Eine weitere bereits feststehende Vorgabe ist die Möglichkeit des Einsatzverbunds zwischen den neuen bemannten Flugzeugen und unbemannten taktischen Flugzeugen (Manned-Unmanned Teaming). Flugstaffeln des USMC sollen ab 2026 beim Einsatz auf amphibischen Schiffen sowohl bemannte wie unbemannte Flugzeuge führen. Im Rahmen dieses Teaming-Konzepts könnten beispielsweise bewaffnete UAV einer bemannten FVL-Staffel als Kundschafter vorausfliegen; sie könnten auch Geleitschutz für Transporthubschrauber wahrnehmen, um bemannte Kampfhubschrauber für Offensiveinsätze freizusetzen. Die Fähigkeit, die unmittelbare Führung der im Verbund fliegenden UAV zu übernehmen, soll in die FVL-Flugzeuge ständig integriert werden. Sogar die Fähigkeit, die FVL-Flugzeuge wahlweise ohne menschliche Cockpitbesatzung einzusetzen, dürfte eingeführt werden.
Versuchsprogramm
Um festzustellen, welche Entwurfs- und Einsatzkonzepte realistisch wären, führt das Pentagon derzeit das JMR-TD Programm durch (Joint Multi-Role – Technology Demonstrator). Im Rahmen dieses Programms werden zwei Konzeptflugzeuge ab September dieses Jahres ein Jahr lang erprobt.
Die Firmen Sikorsky und Boeing präsentieren gemeinsam den Hubschrauber SB‑1 Defiant. Dieses Modell gleicht weitgehend einem konventionellen Helikopter. Auffällig sind der Koaxialrotor mit zwei gegenläufig drehenden Hauptrotoren. Anstelle des gewohnten Heckrotors wird ein Heckpropeller (Pusher-Propeller) verwendet. Die vom Hersteller angegebene Reisegeschwindigkeit beträgt 250 Knoten, der Einsatzradius (ohne Luftbetankung) rund 230 Seemeilen. Dies entspricht im Vergleich zur UH-1Y und zur AH-1Z fast der doppelten Reichweite und eine 35 Prozent höhere Maximalgeschwindigkeit.
Die Firma Bell Helicopter stellt das Kipprotorflugzeug V‑280 Valor.
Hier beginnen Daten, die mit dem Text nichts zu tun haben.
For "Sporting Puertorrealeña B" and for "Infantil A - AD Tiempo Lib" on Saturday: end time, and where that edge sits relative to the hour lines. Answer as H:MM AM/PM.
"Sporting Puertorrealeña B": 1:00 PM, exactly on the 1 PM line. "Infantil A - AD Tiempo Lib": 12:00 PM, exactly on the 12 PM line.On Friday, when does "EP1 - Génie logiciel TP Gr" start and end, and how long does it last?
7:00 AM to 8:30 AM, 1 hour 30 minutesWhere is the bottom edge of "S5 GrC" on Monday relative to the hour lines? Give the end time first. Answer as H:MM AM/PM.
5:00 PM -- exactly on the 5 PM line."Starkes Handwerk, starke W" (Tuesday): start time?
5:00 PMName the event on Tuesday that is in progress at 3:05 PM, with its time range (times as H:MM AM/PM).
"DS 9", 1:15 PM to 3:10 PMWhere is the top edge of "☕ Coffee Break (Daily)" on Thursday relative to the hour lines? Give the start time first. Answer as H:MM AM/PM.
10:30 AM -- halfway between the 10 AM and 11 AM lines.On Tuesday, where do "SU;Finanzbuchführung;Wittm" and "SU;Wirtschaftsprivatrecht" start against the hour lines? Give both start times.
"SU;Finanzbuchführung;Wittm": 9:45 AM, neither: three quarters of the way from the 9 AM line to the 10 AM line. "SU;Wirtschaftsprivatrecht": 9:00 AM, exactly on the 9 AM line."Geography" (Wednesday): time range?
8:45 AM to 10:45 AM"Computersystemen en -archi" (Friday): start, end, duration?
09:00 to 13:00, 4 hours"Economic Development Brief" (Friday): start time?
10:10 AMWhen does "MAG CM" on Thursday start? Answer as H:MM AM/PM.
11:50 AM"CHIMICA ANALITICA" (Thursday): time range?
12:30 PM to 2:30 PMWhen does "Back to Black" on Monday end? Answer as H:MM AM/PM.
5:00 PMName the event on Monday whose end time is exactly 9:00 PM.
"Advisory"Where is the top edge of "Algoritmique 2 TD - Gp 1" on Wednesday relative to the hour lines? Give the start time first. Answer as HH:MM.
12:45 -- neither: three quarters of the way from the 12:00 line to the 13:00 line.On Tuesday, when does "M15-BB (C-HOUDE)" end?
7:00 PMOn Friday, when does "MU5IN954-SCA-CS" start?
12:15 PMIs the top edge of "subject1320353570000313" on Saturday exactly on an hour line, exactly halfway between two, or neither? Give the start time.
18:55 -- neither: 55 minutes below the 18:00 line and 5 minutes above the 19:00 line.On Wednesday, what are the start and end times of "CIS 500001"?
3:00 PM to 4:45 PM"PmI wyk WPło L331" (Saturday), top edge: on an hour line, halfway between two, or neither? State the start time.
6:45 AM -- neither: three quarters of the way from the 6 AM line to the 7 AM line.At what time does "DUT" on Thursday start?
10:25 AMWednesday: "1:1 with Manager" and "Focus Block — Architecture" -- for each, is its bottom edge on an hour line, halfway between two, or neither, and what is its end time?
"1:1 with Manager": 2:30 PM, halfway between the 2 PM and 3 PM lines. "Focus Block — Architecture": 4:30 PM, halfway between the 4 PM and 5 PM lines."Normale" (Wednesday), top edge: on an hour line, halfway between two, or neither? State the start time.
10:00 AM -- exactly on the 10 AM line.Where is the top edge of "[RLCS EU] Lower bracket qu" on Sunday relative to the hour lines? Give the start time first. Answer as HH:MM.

Obwohl das Flugzeug äußerlich der (ebenfalls durch Bell hergestellten) MV-22 Osprey gleicht, bestehen wesentliche Unterschiede. Das Konzeptflugzeug ist schneller und manövrierfähiger und besitzt durch die Anbringung kleinerer Rotorblätter ein kleineres Profil auf Deck. Die Reisegeschwindigkeit wird auf 280 Knoten veranschlagt; der Flugradius beträgt, je nach Einsatzbedingungen, 500 bis 800 Seemeilen.
Die Flugerprobung beider Prototypen sowie Windkanaltests von zwei weiteren Entwürfen werden den Streitkräften als Anleitung für die Erarbeitung realistischer Leistungsparameter für künftige FVL-Klassen dienen. Es ist möglich, dass künftige Einsatzmaschinen direkt aus den vorliegenden Modellkonzepten hervorgehen; andererseits könnten letztendlich völlig neue Entwürfe in Auftrag gegeben werden. Eine Entscheidung über den Fortgang des FVL-Programms wird 2019 erwartet.
Die gegenwärtige Planung sieht vor, zirka 2021 (voraussichtlich an verschiedene Firmen) Aufträge für die Entwicklung von Prototypen eines Einsatzflugzeuges zu vergeben. Der Zuschlag für die vollständige Systementwicklung soll zirka 2025 erfolgen, gefolgt von einem Beschaffungsvertrag im Jahr 2029. Bei Beginn der Vorserienproduktion 2030 könnte der Dienst bei den amphibischen Kräften erwartungsgerecht 2033 aufgenommen werden.
Für die US-Streitkräfte insgesamt wird die Beschaffung von bis zu 5.000 FVL-Einheiten erwartet, allerdings über mehrere Jahrzehnte hinweg. Erste inoffizielle Anfragen aus dem Ausland hinsichtlich einer Ausfuhrgenehmigung sollen bereits erfolgt sein.